DB: Capacity Markets, in particular, are experiencing turbulence, largely due to a combination of powerful forces such as the prosumer movement, green buyers securing long term capacity/power contracts, State-based clean energy initiatives and the economics of renewable resources (LCOE) becoming competitive with other forms of generation. One area that is gaining traction and holds great potential, is the use of market-based Capacity Exchanges, such as REBA and Level Ten offer, where energy buyers can transact with parties offering green energy supply, under terms agreeable to both the buyer and seller. Frequently these power purchase agreements (PPA) are in force over multiple years. Existing capacity markets aren’t designed to accommodate this buyer/seller type of transaction as they employ an auction-based model, whose generated income is insufficient for most generators to ensure their availability. This is resulting in the implementation of anti-market activities, such as fuel security payments in order to ensure resource availability. I can easily envision more capacity exchange transactions occurring, largely due to the flexibility provided to consumers to take control over their own energy destiny as capacity markets continue to flounder. I’ve submitted a proposal for a Capacity Exchange standard to the North American Energy Standards Board.
MC: You’ve undoubtedly become one of the fixture voices in the Energy Central community, both in contributing unique content as well as sharing your insights on articles submitted by others. What keeps bringing you back to the Energy Central community and how does the use of it help you in your day today?

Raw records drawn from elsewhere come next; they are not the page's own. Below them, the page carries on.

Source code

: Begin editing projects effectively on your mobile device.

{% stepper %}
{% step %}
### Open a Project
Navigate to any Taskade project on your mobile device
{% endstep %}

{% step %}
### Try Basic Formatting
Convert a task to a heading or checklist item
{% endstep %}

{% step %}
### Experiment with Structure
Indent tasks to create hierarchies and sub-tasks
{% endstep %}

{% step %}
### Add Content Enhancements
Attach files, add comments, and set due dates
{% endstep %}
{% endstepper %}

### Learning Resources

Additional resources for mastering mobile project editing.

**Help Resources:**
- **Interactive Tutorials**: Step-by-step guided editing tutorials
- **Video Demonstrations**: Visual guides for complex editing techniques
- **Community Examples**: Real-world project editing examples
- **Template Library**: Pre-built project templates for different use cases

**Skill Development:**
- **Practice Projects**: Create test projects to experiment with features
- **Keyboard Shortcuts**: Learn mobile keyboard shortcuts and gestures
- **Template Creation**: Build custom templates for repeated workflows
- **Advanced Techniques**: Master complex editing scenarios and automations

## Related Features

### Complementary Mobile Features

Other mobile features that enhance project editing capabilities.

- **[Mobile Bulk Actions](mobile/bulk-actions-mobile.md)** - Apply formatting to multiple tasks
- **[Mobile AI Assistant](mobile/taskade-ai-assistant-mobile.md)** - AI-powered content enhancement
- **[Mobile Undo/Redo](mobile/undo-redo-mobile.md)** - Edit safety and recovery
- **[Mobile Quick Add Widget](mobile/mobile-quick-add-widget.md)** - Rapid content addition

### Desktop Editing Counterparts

DB: Energy Central was an amazing discovery for me and I’m glad I was able to participate in the conversation. Originally, I had considered starting a blog of my own, but when I discovered Energy Central, I knew I found the right place for me. EC provides a unique opportunity to learn from the best of the best, and engage with passionate, smart people that are critical thinkers and not afraid of sharing their opinions. The community is respectful and professional and the support staff, Audra and Rachael, are proficient and dedicated to helping the community thrive – they are a true role model of what customer service should be. I should also say that you do a fantastic job as our community leader in keeping the energy level high with your ongoing engagement and leadership. I have been a beneficiary of your hard work and I thank you for all that you do for the Community.
MC: Is there anything else you’d like the community to know?
DB: We are fortunate to be experiencing the changes underway in the energy sector. You don’t often get the opportunity to partake in the type of creative destruction taking place now and this means there are lots of opportunities for young people to influence the future of our industry and for veterans, like myself, to play our part in the transition. It’s imperative that everyone does their part to ensure a reliable electric system now and into the future, using an orderly and collaborative approach. Safe, reliable, cost-effective electricity is far too valuable to risk.
Many thanks, Dick, for taking the time to share his insights with me in this interview and for the tireless work he does as an expert at Energy Central. As I said, you’ve likely already seen Dick around the community so now that you know more about his background don’t hesitate to reach out to him to say hello or to tap into his vast experience. The value of Energy Central comes from our vast and interconnected network of utility professionals, so be sure to take full advantage.